Inelastic neutron scattering study of oxyanion-based compounds with sawtooth-chain lattice

The sawtooth spin chain with its compelling triangle-based spin structure offers a fascinating playground for competing antiferromagnetic interactions. Theoretical investigations showed that for special relations between exchange interactions such systems can host flat-band magnons that are of great interest for the development of magnonics devices. To date, experimental realization of a magnetic sawtooth lattice has been limited to a handful of compounds. In real materials, such sawtooth topologies imply the presence of magnetic ions in at least two nonequivalent structural positions that creates an interplay between different magnetic order parameters and, consequently, a rich magnetic phase diagram.
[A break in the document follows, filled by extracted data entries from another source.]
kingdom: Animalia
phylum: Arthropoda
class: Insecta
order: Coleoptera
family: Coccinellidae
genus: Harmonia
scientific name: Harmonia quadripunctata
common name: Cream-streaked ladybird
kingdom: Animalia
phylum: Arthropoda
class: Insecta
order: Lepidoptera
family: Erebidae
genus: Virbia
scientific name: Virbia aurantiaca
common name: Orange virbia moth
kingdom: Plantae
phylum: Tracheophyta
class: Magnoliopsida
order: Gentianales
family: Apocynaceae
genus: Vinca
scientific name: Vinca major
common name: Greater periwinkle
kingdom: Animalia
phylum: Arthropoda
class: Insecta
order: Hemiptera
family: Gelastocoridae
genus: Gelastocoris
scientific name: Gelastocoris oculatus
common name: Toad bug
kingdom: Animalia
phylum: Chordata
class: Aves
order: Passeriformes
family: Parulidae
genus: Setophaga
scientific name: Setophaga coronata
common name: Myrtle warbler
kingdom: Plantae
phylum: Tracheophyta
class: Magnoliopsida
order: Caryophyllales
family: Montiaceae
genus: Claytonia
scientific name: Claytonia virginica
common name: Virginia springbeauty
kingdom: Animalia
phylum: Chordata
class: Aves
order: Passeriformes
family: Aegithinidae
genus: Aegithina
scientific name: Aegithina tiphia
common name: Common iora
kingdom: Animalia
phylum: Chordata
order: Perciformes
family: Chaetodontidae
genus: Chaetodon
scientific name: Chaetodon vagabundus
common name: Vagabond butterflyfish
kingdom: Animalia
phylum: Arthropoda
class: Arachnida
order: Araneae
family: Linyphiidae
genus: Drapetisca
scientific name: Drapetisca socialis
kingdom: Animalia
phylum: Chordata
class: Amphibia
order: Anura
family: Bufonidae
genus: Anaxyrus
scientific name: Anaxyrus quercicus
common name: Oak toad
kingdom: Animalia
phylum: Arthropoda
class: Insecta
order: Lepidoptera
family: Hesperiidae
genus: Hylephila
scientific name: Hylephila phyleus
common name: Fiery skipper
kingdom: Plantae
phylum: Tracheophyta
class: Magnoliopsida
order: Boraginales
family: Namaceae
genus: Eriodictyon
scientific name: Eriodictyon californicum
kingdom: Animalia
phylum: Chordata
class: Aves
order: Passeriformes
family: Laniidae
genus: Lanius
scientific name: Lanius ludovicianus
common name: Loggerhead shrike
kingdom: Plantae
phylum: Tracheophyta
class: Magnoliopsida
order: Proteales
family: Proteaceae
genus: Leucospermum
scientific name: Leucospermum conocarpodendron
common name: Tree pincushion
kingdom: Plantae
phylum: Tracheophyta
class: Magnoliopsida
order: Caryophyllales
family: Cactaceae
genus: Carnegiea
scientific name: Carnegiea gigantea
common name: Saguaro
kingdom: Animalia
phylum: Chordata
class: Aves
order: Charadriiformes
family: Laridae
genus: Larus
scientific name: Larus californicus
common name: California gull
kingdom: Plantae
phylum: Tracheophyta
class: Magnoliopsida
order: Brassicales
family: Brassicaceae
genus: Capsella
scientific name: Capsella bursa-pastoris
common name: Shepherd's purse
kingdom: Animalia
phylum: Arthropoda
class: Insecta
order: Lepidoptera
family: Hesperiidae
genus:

We recently undertook a systematic investigation of the magnetic properties of several sawtooth systems where magnetic chains are linked by nonmagnetic oxyanion groups such as AsO4 and MoO4. In this presentation, we will discuss the static and dynamic magnetic properties of two transition-metal sawtooth chain systems: Rb2Fe2O(AsO4)2 [1] and CsCo2(MoO4)2(OH) [2]. These compounds exhibit long-range magnetic order that consists of antiferromagnetically coupled ferrimagnetic chains. Within each chain, the magnetic moments located at the tip of the sawtooth are aligned collinearly along the b-direction (the chain direction), while the moments on the spine sites are reversely canted to form a zigzag pattern inside the plane of the triangular chain. For both compounds, applied magnetic fields induce transitions to ferrimagnetic states where the coupling between adjacent sawtooth chains changed from antiferromagnetic to ferromagnetic. Hamiltonian models describing the main magnetic interactions are proposed based on the observed low-energy spin-wave excitations from inelastic neutron scattering data.